Consider if you want to calibrate your game.  If the numbers in column 4 are all within about 1-2 of each other, you probably got decent data.

EXAMPLE:  In this example, the lowest number is 0.75 and the highest is 1.75 – they’re all fairly close together.  And the average is reasonable.  It seems like the players are consistently experiencing encounters a little less challenging than the system predicts.  It would be good to try adjusting their APL upward by 1 for a while to see if it makes a difference. 

Re-assess the players with the same survey again three or four sessions later, if you decided to adjust their APL.  This is just to make sure your original assessment was reliable and valid.  If everything works out correctly, the average for column 4 for them should be close to 0.

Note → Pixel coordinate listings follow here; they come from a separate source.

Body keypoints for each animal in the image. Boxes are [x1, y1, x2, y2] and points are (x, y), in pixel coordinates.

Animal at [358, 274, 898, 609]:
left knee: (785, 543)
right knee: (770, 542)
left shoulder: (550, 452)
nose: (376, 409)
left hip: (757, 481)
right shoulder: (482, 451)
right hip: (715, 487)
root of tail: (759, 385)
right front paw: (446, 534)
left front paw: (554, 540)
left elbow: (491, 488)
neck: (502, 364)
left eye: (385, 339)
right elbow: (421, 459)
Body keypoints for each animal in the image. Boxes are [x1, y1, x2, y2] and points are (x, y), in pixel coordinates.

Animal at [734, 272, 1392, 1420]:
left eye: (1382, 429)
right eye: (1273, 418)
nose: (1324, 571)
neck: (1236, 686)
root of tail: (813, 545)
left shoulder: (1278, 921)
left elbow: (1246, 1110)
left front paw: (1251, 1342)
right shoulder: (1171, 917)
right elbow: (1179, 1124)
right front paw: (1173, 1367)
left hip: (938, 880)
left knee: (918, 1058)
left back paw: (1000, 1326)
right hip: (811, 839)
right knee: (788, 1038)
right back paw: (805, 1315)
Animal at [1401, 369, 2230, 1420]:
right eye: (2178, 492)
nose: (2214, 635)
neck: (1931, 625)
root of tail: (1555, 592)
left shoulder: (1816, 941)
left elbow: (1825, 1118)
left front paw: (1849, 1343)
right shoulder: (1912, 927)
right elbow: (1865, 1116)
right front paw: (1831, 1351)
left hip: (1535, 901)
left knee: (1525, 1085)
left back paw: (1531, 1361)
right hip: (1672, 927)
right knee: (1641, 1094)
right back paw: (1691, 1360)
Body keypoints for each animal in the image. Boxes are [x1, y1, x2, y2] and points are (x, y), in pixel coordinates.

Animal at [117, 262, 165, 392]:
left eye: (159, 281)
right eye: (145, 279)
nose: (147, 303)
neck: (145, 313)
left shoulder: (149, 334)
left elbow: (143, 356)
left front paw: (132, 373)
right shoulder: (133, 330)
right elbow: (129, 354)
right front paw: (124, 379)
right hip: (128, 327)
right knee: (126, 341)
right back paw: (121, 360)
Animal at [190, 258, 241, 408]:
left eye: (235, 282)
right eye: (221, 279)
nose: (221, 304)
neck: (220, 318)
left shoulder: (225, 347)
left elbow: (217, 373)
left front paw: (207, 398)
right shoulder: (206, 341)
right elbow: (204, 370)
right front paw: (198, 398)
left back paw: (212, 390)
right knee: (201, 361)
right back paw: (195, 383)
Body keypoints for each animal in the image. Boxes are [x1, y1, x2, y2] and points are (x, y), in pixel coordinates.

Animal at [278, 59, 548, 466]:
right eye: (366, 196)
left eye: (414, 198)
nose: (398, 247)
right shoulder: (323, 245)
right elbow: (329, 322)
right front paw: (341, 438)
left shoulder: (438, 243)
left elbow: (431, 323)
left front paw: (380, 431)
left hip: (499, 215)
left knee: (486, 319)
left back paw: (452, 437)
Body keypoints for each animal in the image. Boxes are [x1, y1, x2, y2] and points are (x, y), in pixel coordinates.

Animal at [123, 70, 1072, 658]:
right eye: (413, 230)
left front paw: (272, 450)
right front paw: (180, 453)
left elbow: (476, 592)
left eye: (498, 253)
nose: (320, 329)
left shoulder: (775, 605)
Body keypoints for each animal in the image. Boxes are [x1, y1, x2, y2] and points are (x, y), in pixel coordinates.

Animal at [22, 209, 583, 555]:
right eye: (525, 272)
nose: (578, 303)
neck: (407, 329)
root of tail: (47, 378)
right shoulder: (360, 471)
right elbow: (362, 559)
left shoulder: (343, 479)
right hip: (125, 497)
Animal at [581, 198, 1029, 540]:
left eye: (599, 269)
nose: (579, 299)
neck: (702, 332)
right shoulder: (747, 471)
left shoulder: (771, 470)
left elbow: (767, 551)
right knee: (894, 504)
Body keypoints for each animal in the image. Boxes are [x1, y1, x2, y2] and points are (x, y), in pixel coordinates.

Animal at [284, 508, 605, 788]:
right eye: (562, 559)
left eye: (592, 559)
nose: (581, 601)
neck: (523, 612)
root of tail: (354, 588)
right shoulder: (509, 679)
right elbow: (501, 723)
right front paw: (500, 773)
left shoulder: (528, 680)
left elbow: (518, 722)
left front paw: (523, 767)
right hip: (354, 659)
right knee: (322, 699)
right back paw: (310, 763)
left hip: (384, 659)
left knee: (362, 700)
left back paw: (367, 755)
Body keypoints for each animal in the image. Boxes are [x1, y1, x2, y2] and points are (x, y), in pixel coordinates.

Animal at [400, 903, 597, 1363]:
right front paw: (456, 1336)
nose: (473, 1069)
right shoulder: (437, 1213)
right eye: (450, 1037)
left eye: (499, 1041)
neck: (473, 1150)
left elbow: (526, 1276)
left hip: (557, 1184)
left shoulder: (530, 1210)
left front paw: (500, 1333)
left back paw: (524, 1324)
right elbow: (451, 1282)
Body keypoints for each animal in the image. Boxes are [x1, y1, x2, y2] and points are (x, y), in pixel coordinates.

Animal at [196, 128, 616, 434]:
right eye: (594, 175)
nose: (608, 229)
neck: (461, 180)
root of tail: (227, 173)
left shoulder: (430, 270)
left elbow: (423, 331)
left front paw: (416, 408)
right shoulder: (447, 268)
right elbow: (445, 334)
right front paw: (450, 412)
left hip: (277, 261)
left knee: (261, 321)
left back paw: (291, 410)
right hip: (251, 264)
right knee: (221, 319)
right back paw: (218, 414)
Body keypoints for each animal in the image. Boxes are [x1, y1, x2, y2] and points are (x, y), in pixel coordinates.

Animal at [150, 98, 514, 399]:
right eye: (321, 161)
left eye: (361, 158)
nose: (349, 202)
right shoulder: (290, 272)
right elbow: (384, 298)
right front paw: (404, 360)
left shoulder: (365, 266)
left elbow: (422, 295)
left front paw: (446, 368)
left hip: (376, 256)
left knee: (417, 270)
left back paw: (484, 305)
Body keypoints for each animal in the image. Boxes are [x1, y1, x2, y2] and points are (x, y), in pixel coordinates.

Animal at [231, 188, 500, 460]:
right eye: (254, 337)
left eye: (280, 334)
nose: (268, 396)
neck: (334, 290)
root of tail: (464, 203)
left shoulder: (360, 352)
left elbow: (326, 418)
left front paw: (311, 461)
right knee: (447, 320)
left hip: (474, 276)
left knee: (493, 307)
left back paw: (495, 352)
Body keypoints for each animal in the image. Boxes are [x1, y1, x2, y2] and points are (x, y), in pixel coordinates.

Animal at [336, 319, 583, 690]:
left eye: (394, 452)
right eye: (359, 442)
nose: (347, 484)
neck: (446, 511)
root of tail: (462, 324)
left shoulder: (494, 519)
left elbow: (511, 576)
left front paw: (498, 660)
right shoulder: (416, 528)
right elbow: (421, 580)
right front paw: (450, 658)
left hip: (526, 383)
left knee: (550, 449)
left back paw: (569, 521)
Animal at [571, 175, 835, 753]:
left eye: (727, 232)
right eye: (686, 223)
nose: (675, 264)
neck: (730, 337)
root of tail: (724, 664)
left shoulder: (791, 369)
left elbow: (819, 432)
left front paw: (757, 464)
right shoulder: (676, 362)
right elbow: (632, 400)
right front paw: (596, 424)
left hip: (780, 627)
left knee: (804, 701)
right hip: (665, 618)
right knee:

Tracking Additional Game Outcomes


If you're interested in the Gamist creative agenda, or you're a game designer and interested in this stuff, you may want more than just subjective experience.  In that case, during encounters keep track of...
  • Times a PC drops to 0hp or less.  Any encounter where a PC drops should be at least Challenging. 
  • If any PCs are killed.  Any encounter where a PC dies should be at least Hard, or more likely Epic.
  • If any PC uses an expendable magic item (or charge from any wand of a spell above level 1). Any encounter where a player chooses to use a valuable expendable item should be at least Challenging, and if it's a very expensive item, it should be at least Hard.
I thought about giving guidance for assessing the threat rating of an encounter based on the total damage the PCs take.  I even did the math (DM me at @RunAGame on twitter if you want to hear about it!) but I realized it would be too cumbersome to track at the table.

Summary


Use it to calibrate CR for your Pathfinder (or 3.5) game by administering it for 4-6 encounters and averaging the results.  Adjust your party's APL by the average result.